Last week I had a chance to catch a few exhibitions at the ArtScience Museum, Marina Bay Sands, Singapore. They are: Leather Forever by Hermes exhibition, Ideas Changing The World (about the Nobel Prize) and Collider (yep, the Large Haldron Collider built by CERN… if you read Dan Brown’s Angels and Demons before, this thing was a major element in the plot, and it is real…). Anddd… it is free admission for the first two! (check out the museum site for the ticketing and opening periods http://www.marinabaysands.com/museum.html)
I had looked forward to visiting all 3 of them so much, as someone interested in leather, art, science and in general stuff and affairs…
We all know and have heard about Hermes, the household brand of luxury leather bags (as someone who is not really following haute couture, I could even vaguely mention the names of the bags… like Birkin, Kelly…). I kinda had some expectations about the exhibition… lines of its famed bags… some history…

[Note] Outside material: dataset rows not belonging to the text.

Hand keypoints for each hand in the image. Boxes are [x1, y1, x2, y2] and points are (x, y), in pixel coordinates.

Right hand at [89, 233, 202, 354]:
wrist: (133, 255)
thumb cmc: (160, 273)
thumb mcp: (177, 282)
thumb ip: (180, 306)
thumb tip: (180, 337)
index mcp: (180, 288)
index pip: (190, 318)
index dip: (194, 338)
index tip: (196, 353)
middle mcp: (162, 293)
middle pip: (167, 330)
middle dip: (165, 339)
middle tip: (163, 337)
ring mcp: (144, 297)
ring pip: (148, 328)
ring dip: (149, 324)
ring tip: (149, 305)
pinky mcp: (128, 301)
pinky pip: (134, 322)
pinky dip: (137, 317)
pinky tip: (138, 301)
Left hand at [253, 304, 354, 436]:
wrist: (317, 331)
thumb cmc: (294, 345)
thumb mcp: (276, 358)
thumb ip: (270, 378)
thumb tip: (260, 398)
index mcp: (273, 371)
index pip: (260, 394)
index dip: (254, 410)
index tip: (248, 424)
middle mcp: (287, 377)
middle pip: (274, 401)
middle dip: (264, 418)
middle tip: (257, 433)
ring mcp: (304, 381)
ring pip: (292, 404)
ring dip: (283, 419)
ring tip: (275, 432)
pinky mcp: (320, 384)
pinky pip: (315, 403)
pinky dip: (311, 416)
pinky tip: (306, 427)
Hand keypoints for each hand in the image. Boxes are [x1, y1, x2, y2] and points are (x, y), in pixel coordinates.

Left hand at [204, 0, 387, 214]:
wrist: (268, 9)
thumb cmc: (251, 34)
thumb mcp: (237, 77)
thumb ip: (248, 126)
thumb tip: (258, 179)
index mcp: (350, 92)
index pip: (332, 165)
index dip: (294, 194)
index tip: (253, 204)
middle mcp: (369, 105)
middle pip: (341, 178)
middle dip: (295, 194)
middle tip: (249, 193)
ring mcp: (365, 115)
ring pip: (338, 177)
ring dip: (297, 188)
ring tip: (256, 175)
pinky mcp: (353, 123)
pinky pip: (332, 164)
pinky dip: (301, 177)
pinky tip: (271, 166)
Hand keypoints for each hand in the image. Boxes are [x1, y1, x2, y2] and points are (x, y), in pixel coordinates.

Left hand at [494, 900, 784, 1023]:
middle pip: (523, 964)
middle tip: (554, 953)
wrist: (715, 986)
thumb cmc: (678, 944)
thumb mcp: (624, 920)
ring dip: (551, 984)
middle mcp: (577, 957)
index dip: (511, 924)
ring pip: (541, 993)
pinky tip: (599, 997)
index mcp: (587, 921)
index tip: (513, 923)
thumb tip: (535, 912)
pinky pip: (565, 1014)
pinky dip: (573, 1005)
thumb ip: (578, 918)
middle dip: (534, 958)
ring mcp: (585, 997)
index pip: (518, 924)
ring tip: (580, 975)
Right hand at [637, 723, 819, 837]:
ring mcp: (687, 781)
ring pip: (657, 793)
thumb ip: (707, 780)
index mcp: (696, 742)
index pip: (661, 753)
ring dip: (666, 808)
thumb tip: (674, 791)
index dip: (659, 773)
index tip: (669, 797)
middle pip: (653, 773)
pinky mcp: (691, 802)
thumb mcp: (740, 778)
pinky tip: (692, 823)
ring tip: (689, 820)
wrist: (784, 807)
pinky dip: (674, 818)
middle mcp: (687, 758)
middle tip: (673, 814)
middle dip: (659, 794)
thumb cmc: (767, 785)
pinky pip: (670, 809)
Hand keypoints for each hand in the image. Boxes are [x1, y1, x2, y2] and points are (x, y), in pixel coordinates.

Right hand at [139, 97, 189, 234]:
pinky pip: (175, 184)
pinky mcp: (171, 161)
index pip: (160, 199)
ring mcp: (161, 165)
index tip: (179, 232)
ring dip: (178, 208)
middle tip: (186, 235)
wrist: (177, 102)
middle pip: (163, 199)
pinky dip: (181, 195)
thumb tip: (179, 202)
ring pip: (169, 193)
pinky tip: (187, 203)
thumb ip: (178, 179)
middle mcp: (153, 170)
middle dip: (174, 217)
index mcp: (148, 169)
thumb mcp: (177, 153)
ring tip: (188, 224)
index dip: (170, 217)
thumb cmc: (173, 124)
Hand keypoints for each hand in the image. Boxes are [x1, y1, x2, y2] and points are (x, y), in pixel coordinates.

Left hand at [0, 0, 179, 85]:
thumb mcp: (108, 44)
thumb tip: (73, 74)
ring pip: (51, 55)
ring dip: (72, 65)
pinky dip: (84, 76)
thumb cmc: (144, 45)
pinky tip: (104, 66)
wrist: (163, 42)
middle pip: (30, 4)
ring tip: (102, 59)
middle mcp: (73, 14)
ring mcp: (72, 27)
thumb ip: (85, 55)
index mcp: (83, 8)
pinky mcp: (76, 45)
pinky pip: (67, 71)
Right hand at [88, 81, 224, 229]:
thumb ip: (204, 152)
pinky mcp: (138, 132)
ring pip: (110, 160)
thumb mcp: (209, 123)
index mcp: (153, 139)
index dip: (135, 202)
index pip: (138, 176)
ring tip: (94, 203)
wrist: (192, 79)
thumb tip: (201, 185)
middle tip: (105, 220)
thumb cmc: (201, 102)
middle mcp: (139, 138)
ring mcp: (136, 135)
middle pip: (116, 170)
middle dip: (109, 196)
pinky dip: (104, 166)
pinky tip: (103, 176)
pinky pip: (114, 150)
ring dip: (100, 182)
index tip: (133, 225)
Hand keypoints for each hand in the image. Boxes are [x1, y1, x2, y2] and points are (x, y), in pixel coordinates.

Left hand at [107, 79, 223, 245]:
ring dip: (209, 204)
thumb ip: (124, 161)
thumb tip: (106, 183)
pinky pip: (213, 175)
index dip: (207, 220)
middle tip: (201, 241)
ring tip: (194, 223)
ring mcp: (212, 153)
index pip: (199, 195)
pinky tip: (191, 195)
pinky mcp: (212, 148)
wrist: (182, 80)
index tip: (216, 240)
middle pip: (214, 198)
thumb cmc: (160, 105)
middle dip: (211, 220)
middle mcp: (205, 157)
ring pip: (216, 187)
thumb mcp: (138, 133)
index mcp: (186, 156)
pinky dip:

True, it is like that – and so much more. The historytelling is packaged in the 12 rooms that take place in the fingers that lend the museum its famous lotus shape. As we move from one room to another, we transcend to another realm that emphasizes on a particular aspect/ feature/ philosophy of the company, thanks to the thoughtful space design, innovative exhibition design and apt (hint: fun) interactive parts 😆 all these help create an immersive world for the audience who want to get more of the taste of Hermes – the high-rank fashionistas and the fashion noobs alike. True enough, I saw an impeccably stylish female tourist taking pictures of every single bag on display (forgive me for the stereotyping, but this is the first time I saw someone who might rather spend time shopping at Marina Bay Sands being too engrossed with specimens in a museum). And I have enjoyed it myself as well.
Here is a teaser photo from the exhibition. I should not spill the beans too much, as it takes away some of the delight derived from unexpectedly seeing something for the first time😆
The Nobel Prize exhibition showcases the history of the prize and its recipients over the year – the notable ones that we read in the encyclopedias when we were young (Marie Curie, Guglielmo Marconi…), and the relatively less heard or more recent ones (Francis Crick, Sydney Brenner…). I came to admire the vision of Mr Nobel, who included literature and economics as two of the fields to be awarded along side physics, chemistry, medicine and peace-making. Scrolling through the interactive monitor, I also marvelled at how people dedicated their lifetime for a cause, something that has brought significant impact to the world.
Coincidentally, Collider seemed to be like the extension of the Nobel one, as it starts by showing the big figures of the modern physics like Niels Bohr and Schroedinger… (who also received a Nobel Prize each). To put the collider in my own inept words: it is a ring-shaped tunnel in which electrons are accelerated to a very high speed and by doing that, more sub-atomic particles are generated, and then examined. This project has led to the confirmation of the existence of Higgs bosons, or what commonly dubbed by the popular media as ‘the God Particles’ and are believed to be the particles which give mass to matter.
Unlike the first two exhibitions, Collider gives a more toned-down display, purposefully giving a sense of being in its lab in Geneva to the audience. The passageway is recreated like that of the corridor of the office. It’s humanizing one of the massive, pivotal projects in the human history.